Niemand aber sollte eine solche Abkehr von Hartz IV als vorrangig taktische Notwendigkeit sehen, sondern mit der Überzeugung, dass unser Sozialstaat wieder verlässlich wird und bei Bedarf Solidarität und kollektive Absicherung garantiert. Denn Hartz IV ist das Symbol für gesellschaftlichen Abstieg, Angst, soziale Kälte, Scham und Entwürdigung. Viele ALG II-EmpfängerInnen, oftmals Menschen, die hart gearbeitet und wenig angespart haben, fühlen sich durch dieses System in ihrer Würde verletzt. Das schreiben sie zurecht vor allem der SPD zu. Zwar hatten auch die Grünen, die Union und die FDP die Reformen aus voller Überzeugung mitgetragen, aber die SPD galt bis dahin als Schutzmacht gegen soziale Ungerechtigkeit. Stattdessen aber reihte sich die Sozialdemokratie ein in die Claqueure neoliberalen Gedankenguts.
Wir müssen die Fehler der Vergangenheit eingestehen und klar benennen. Es gehört dazu, sich bei jenen Menschen zu entschuldigen, die wir mit dem sozialen Kahlschlag der Hartz-Reformen auf die Abwärtstreppe gestoßen haben, auf der sie kaum wieder hochkommen.
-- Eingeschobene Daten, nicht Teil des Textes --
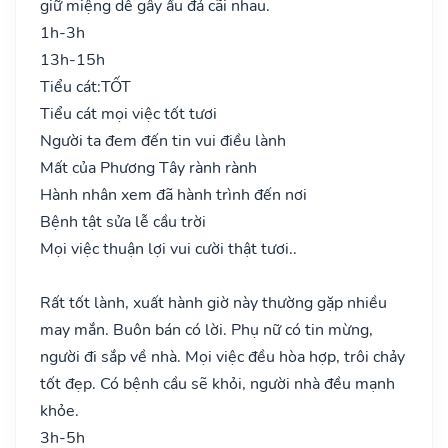
giữ miệng dễ gây ẩu đả cãi nhau.
1h-3h
13h-15h
Tiểu cát:
TỐT
Tiểu cát mọi việc tốt tươi
Người ta đem đến tin vui điều lành
Mất của Phương Tây rành rành
Hành nhân xem đã hành trình đến nơi
Bệnh tật sửa lễ cầu trời
Mọi việc thuận lợi vui cười thật tươi..
Rất tốt lành, xuất hành giờ này thường gặp nhiều
may mắn. Buôn bán có lời. Phụ nữ có tin mừng,
người đi sắp về nhà. Mọi việc đều hòa hợp, trôi chảy
tốt đẹp. Có bệnh cầu sẽ khỏi, người nhà đều mạnh
khỏe.
3h-5h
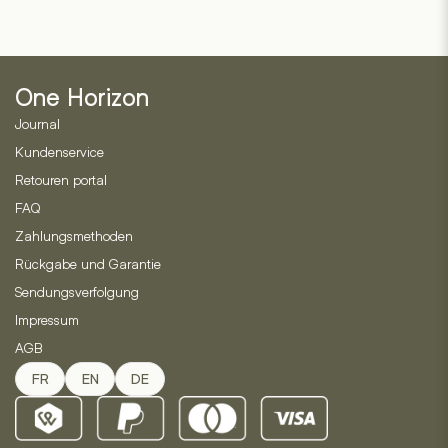
One Horizon
Journal
Kundenservice
Retouren portal
FAQ
Zahlungsmethoden
Rückgabe und Garantie
Sendungsverfolgung
Impressum
AGB
FR
EN
DE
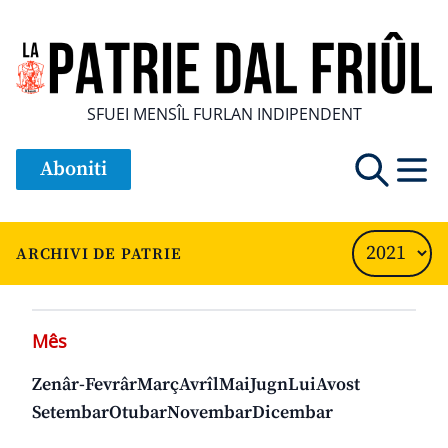
SFUEI MENSÎL FURLAN INDIPENDENT
Aboniti
ARCHIVI DE PATRIE
Mês
Zenâr-Fevrâr
Març
Avrîl
Mai
Jugn
Lui
Avost
Setembar
Otubar
Novembar
Dicembar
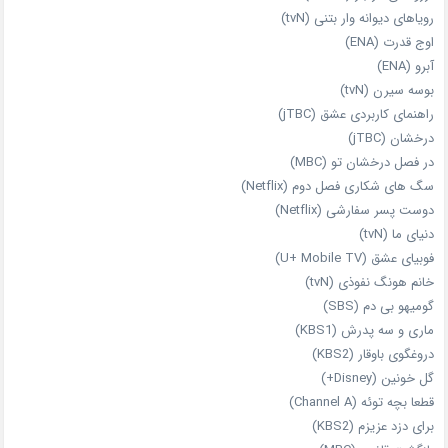
رویاهای دیوانه‌ وار بتنی (tvN)
اوج قدرت (ENA)
آبرو (ENA)
بوسه سیرن (tvN)
راهنمای کاربردی عشق (jTBC)
درخشان (jTBC)
در فصل درخشان تو (MBC)
سگ های شکاری فصل دوم (Netflix)
دوست‌ پسر سفارشی (Netflix)
دنیای ما (tvN)
فوبیای عشق (U+ Mobile TV)
خانم هونگ نفوذی (tvN)
گومیهو بی دم (SBS)
ماری و سه پدرش (KBS1)
دروغگوی باوقار (KBS2)
گل خونین (Disney+)
قطعا بچه توئه (Channel A)
برای دزد عزیزم (KBS2)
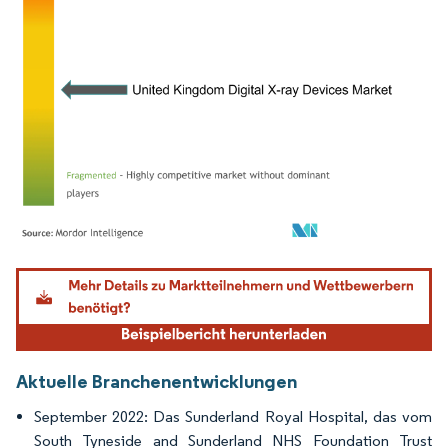
Bild © Mordor Intelligence. Wiederverwendung erfordert Namensnennung gemäß
Aktuelle Branchenentwicklungen
September 2022: Das Sunderland Royal Hospital, das vom
South Tyneside and Sunderland NHS Foundation Trust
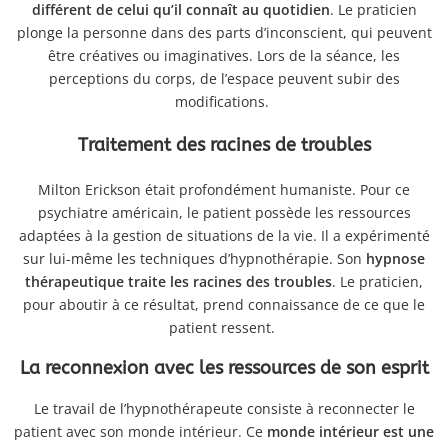
différent de celui qu’il connaît au quotidien
. Le praticien
plonge la personne dans des parts d’inconscient, qui peuvent
être créatives ou imaginatives. Lors de la séance, les
perceptions du corps, de l’espace peuvent subir des
modifications.
Traitement des racines de troubles
Milton Erickson était profondément humaniste. Pour ce
psychiatre américain, le patient possède les ressources
adaptées à la gestion de situations de la vie. Il a expérimenté
sur lui-même les techniques d’hypnothérapie. Son
hypnose
thérapeutique traite les racines des troubles
. Le praticien,
pour aboutir à ce résultat, prend connaissance de ce que le
patient ressent.
La reconnexion avec les ressources de son esprit
Le travail de l’hypnothérapeute consiste à reconnecter le
patient avec son monde intérieur. Ce
monde intérieur est une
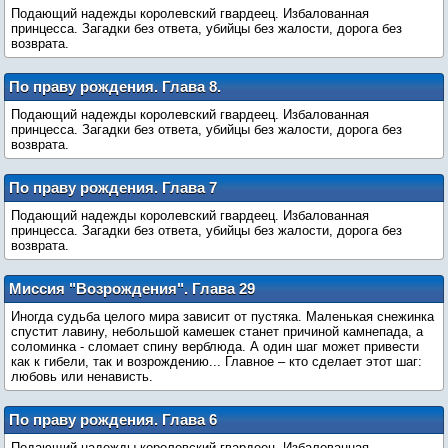
Подающий надежды королевский гвардеец. Избалованная
принцесса. Загадки без ответа, убийцы без жалости, дорога без
возврата.
По праву рождения. Глава 8.
Подающий надежды королевский гвардеец. Избалованная
принцесса. Загадки без ответа, убийцы без жалости, дорога без
возврата.
По праву рождения. Глава 7
Подающий надежды королевский гвардеец. Избалованная
принцесса. Загадки без ответа, убийцы без жалости, дорога без
возврата.
Миссия "Возрождения". Глава 29
Иногда судьба целого мира зависит от пустяка. Маленькая снежинка
спустит лавину, небольшой камешек станет причиной камнепада, а
соломинка - сломает спину верблюда. А один шаг может привести
как к гибели, так и возрождению... Главное – кто сделает этот шаг:
любовь или ненависть.
По праву рождения. Глава 6
Подающий надежды королевский гвардеец. Избалованная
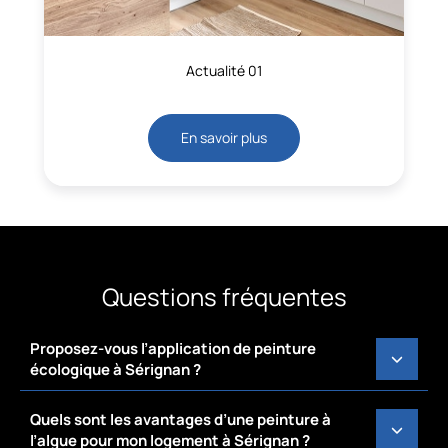
Actualité 01
En savoir plus
Questions fréquentes
Proposez-vous l’application de peinture
écologique à Sérignan ?
Quels sont les avantages d’une peinture à
l’algue pour mon logement à Sérignan ?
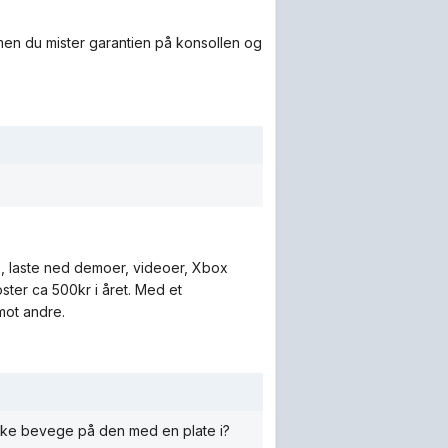
men du mister garantien på konsollen og
e, laste ned demoer, videoer, Xbox
ter ca 500kr i året. Med et
 mot andre.
ikke bevege på den med en plate i?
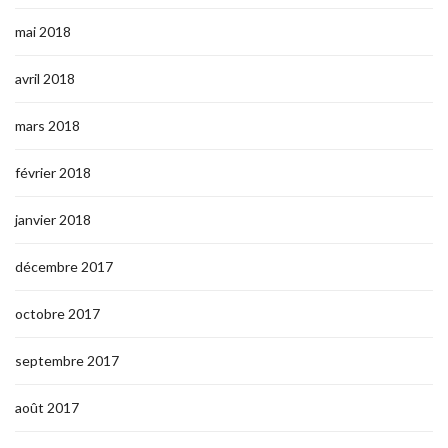
mai 2018
avril 2018
mars 2018
février 2018
janvier 2018
décembre 2017
octobre 2017
septembre 2017
août 2017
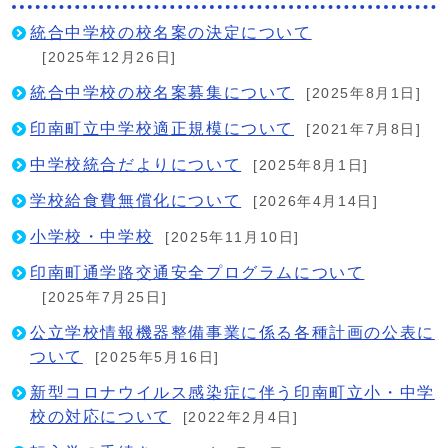
統合中学校の校名案の決定について
[2025年12月26日]
統合中学校の校名案募集について
[2025年8月1日]
印南町立中学校適正規模について
[2021年7月8日]
中学校統合だよりについて
[2025年8月1日]
学校給食費無償化について
[2026年4月14日]
小学校・中学校
[2025年11月10日]
印南町通学路交通安全プログラムについて
[2025年7月25日]
公立学校情報機器整備事業に係る各種計画の公表に
ついて
[2025年5月16日]
新型コロナウイルス感染症に伴う印南町立小・中学
校の対応について
[2022年2月4日]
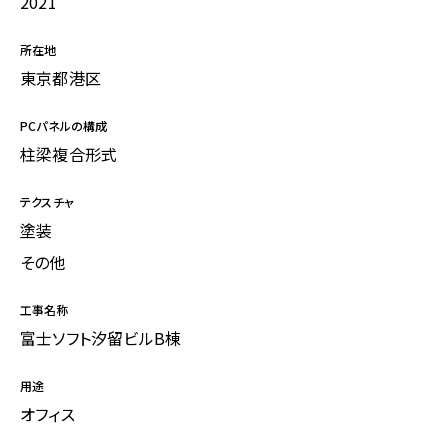
2021
所在地
東京都港区
PCパネルの構成
柱梁複合形式
テクスチャ
塗装
その他
工事名称
富士ソフト汐留ビルB棟
用途
オフィス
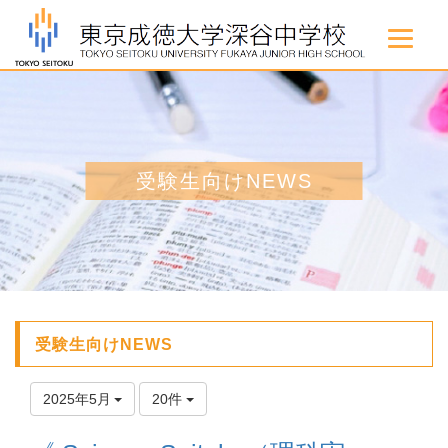
受験生向けNEWS
受験生向けNEWS
2025年5月
20件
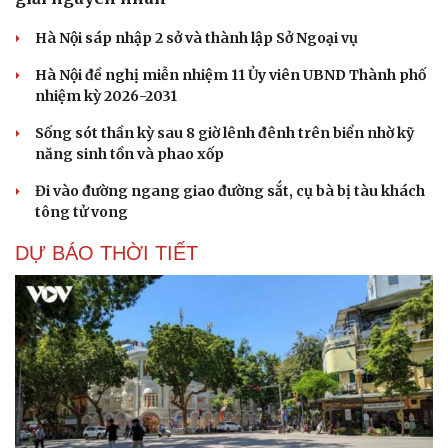
Hà Nội sáp nhập 2 sở và thành lập Sở Ngoại vụ
Hà Nội đề nghị miễn nhiệm 11 Ủy viên UBND Thành phố
nhiệm kỳ 2026-2031
Sống sót thần kỳ sau 8 giờ lênh đênh trên biển nhờ kỹ
năng sinh tồn và phao xốp
Đi vào đường ngang giao đường sắt, cụ bà bị tàu khách
tông tử vong
DỰ BÁO THỜI TIẾT
Cải chính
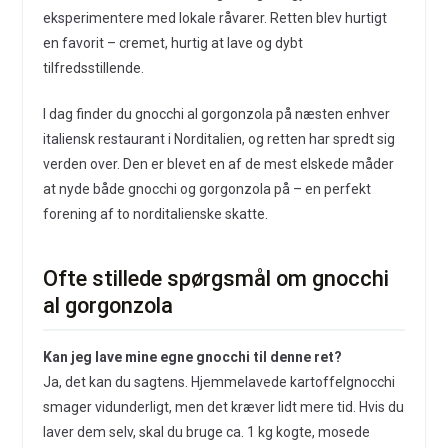
eksperimentere med lokale råvarer. Retten blev hurtigt
en favorit – cremet, hurtig at lave og dybt
tilfredsstillende.
I dag finder du gnocchi al gorgonzola på næsten enhver
italiensk restaurant i Norditalien, og retten har spredt sig
verden over. Den er blevet en af de mest elskede måder
at nyde både gnocchi og gorgonzola på – en perfekt
forening af to norditalienske skatte.
Ofte stillede spørgsmål om gnocchi
al gorgonzola
Kan jeg lave mine egne gnocchi til denne ret?
Ja, det kan du sagtens. Hjemmelavede kartoffelgnocchi
smager vidunderligt, men det kræver lidt mere tid. Hvis du
laver dem selv, skal du bruge ca. 1 kg kogte, mosede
Der Sozialstaat muss klare Grundsätze verkörpern: Der Staat muss seine Bürger*innen schützen und sich um sie kümmern. Soziale Sicherheit heißt nicht Kampf gegeneinander, sondern ein solidarisches Miteinander. Profitinteressen haben in den Bereichen der sozialen Sicherheit wie Rente, Pflege, Gesundheit und Bildung nichts zu suchen. Sozialpolitik setzt gerechte Verteilung und die Orientierung am Gemeinwohl voraus.
Neben der Erhöhung des Mindestlohnes, der massiven Einschränkung der Leih- und Zeitarbeit und der Werksverträge muss die Reform des Arbeitslosengeldes I und II folgende Punkte beinhalten: Erhöhung und Koppelung der Bezugsdauer des Arbeitslosengeldes I an die Zeit der Beschäftigung und das Alter. Der Zugang zur Arbeitslosenversicherung muss wieder erleichtert werden. Sanktionen müssen abgeschafft werden. Niemand darf gegängelt werden, es müssen vielmehr positive Anreize für Arbeitssuchende gegeben werden. Zusätzlich müssen Regelsätze neu berechnet und angehoben werden, so dass ein Mindestarbeitslosengeld oberhalb des Grundsicherungsniveaus gezahlt wird. Weiterhin müssen die Zuverdienstmöglichkeiten reformiert werden, denn die heute festgelegten Grenzen bedeuten für viele Menschen krasse Einschnitte. Ein Zuverdienst lohnt sich häufig schlichtweg nicht. Gleichsam müssen die Grenzen für einzubehaltendes Vermögen erhöht werden, so dass Menschen die jahrzehntelang gearbeitet haben, nicht Angst vor Verlust ihres gesamten Ersparten haben müssen.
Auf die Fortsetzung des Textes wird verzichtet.